Blanc SVSE 6 - Sciences de la vie, de la santé et des écosystèmes : Génomique, génomique fonctionnelle, bioinformatique, biologie systémique 2010

Unravelling Genome Biology through a unique combination of comparative Genomics, functional Genomics and population Genomics (3G) – GB-3G

The biology of genomes

Study of cell biology and genome evolution through a combined approach of comparative genomics, functional genomics and population genomics applied to a poorly studied yeast clade; the Lachancea

Understand genome biology through genomics

Basic research in biology has developed around model organisms representing only few of the countless living species. For most of the model organisms, they are evolutionary highly divergent and these large distances do not allow to follow in detail the mechanisms that govern the evolution of basic cellular processes. Thanks to the recent sequencing technologies, the entire DNA information of the cells is now accessible allowing us to transform virtually any species into a model organism, thus allowing enlightening the mechanisms of evolution of major cellular processes. This is what we have undertaken here with the study of a group of yeasts, the Lachancea clade, that we selected because of its remarkable evolutionary characteristics. Primarily, this work will have only fundamental consequences. However, it is important to note that the mechanisms responsible for the evolution of genomes are equivalent to the mechanisms at the origin of numerous genetic disease and of the transformation of a normal cell into a cancer cell. Our work therefore presents a potentially important issue in human health.

DNA (the support of genetic information) sequencing capacities have dramatically increased in recent years giving access to a wealth of information that researchers never imagined to be able to reach in such a short time.

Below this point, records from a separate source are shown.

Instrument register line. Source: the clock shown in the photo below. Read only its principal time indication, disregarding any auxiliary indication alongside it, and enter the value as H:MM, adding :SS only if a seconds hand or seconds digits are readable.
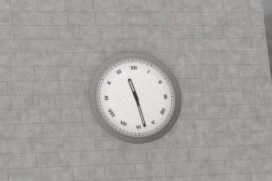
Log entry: 11:28
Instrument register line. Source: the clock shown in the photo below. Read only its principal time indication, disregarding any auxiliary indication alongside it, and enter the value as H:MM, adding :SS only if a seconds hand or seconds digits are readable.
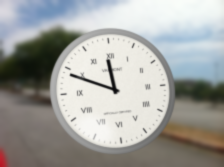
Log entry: 11:49
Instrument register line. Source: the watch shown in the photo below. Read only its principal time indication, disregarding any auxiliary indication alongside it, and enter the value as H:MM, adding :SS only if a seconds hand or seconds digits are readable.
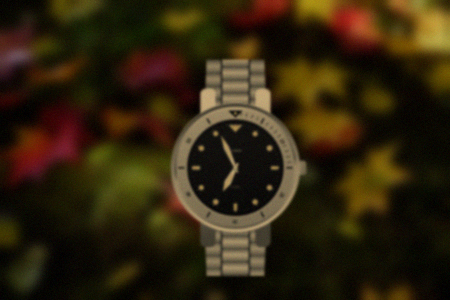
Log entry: 6:56
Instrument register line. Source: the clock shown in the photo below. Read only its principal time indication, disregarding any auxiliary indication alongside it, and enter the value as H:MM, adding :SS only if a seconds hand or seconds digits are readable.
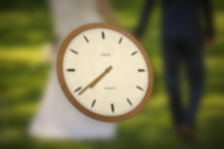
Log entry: 7:39
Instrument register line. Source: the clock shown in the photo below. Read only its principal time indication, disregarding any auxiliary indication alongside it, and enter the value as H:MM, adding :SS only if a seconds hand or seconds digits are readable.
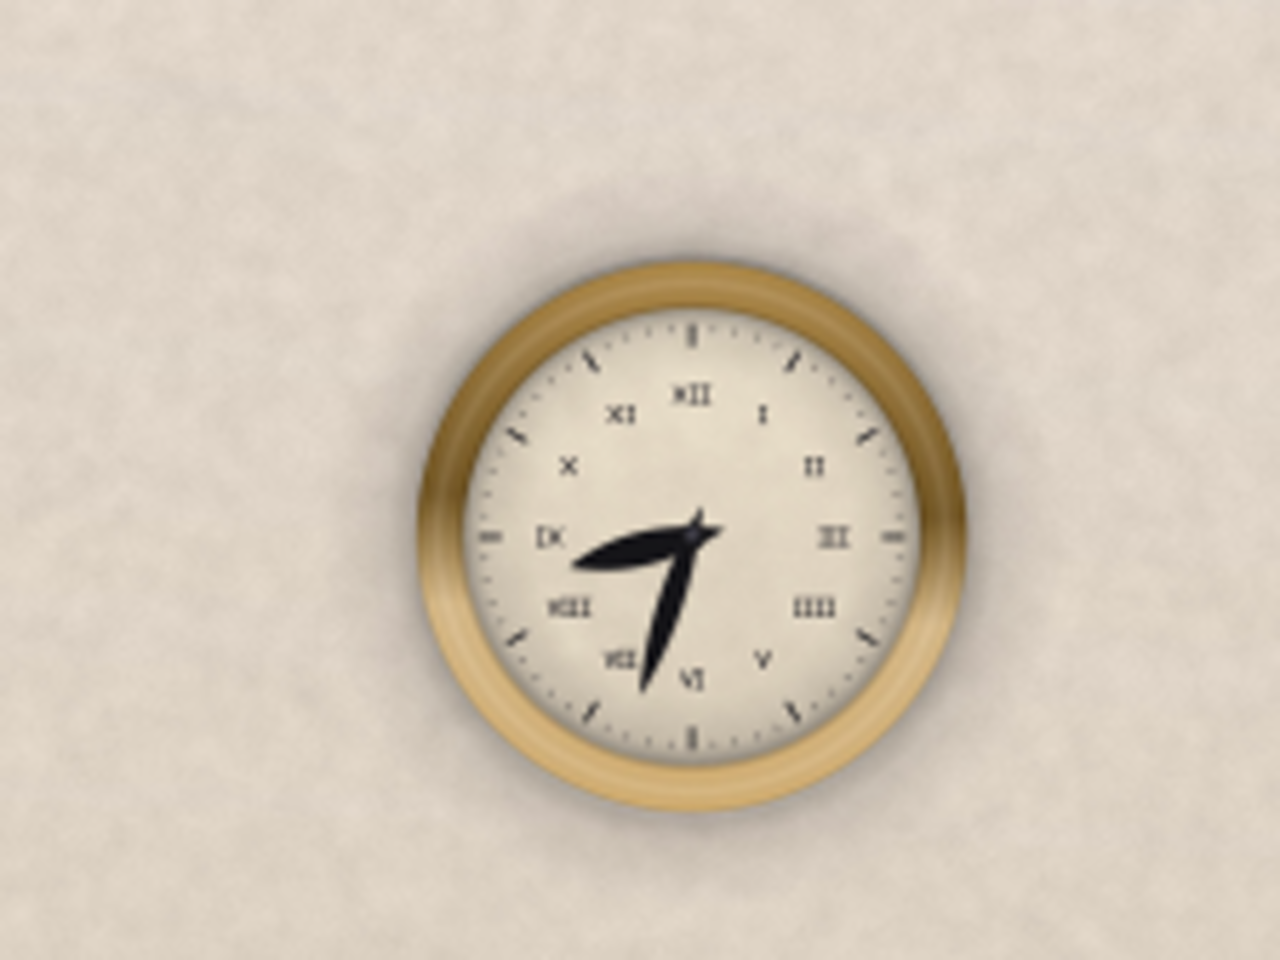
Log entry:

In the early 1990s, it used to take few weeks to sequence a DNA molecule of a few thousand bases (the basic constituents of the «alphabet« of DNA). Currently, a single sequencing reaction allows reconstituting in a few days the sequence of several complete yeast genomes, each of which measuring more than 10 million bases. It is through this type of approaches that we will address issues related to the mechanisms of genome evolution and major cellular processes, as well as relations between the base composition of DNA and traits expressed by cells. It is important to note that DNA sequencing is only one of the approaches used in this project. Other approaches such as molecular genetics and functional genomics, but also bioinformatic approaches for the effective treatment of the huge amount of data resulting from these global approaches are also developed.

The first results that we obtained are essential to achieving our goals on the different axes of the project. First, we performed the sequencing, assembly and annotation of the genome of seven Lachancea species, which provide the full repertoire of genes existing in a complete eukaryotic clade. This will be crucial for understanding genome biological processes such as DNA replication (i.e. passing from one copy to two copies of DNA before cell division), recombination (mixing of genetic information between generations) and also for studying the dynamics of chromosome evolution including the reconstruction of ancestral genomes. Second, we identified and assembled the mitochondrial genomes of five species, which illuminates the evolution of these genomes. Third, we determined the profile of replication for two related Lachancea species. This represents a major advance in the understanding the evolution of replication in a group of species different from classical model organisms. Fourth, we have made significant progress in analyzing the relationship between genome composition (genotype) and visible characteristics (phenotype). We have sequenced the genome of 28 different strains of the most emblematic species of this group, Lachancea kluyveri, and analyzed their phenotypes in about 60 environmental conditions. Finally, we also have built genetic tools for the analysis of meiotic recombination in L. kluyveri.

This is a pioneering project in terms of functional genomic exploration of a group of species centered around a reference that is not a model organism. We expect that this project is the first in a long list because it seems clear that in terms of biological processes, the only pathways explored through the study of model organisms only represent a small part of biological diversity.

The complete sequencing of seven yeast genomes has allowed us to develop a very powerful automated pipeline that performs complete genome annotation in a few minutes. This annotation tool was developed as a pipeline BiopackR Amadea (ISoft). The sequence data allowed us to determine the structure, polymorphism and evolution of mitochondrial genomes in Lachancea and these results have been published in G3. The analysis of DNA copy number changes during cell cycle in L. kluyveri has allowed us to determine the spatio-temporal program of replication and this work is currently submitted for publication. In total, this project was the subject of 14 communications in national and international scientific conferences and 6 original publications in peer-reviewed journals.

The GB-3G project relies on a unique combination of comparative, functional and population genomics approaches to structurally and functionally describe an entire eukaryotic clade both at the inter- and intra-specific levels. Through the study of a monophyletic group of yeasts, the Lachancea clade, the long-term objective of this project is to unravel the molecular mechanisms driving the evolution of major genomic processes.

Thanks to the development of genomics and more specifically deep sequencing technologies, it is now possible to bypass classical model organisms to focus on other species showing unique features that will help tackling many fundamental questions. This is presently the case with the Lachancea clade, which contains 8 described species. These species are called protoploids because they diverged from the extensively studied Sacharomyces species prior to the ancestral whole genome duplication (WGD), which modeled their genomes. Sharing the same experimental flexibility as the Saccharomyces yeasts, the Lachancea clade presents specific phylogenetic and genomic characteristics that make it a clade of much better choice to decipher the evolution of major cellular programs.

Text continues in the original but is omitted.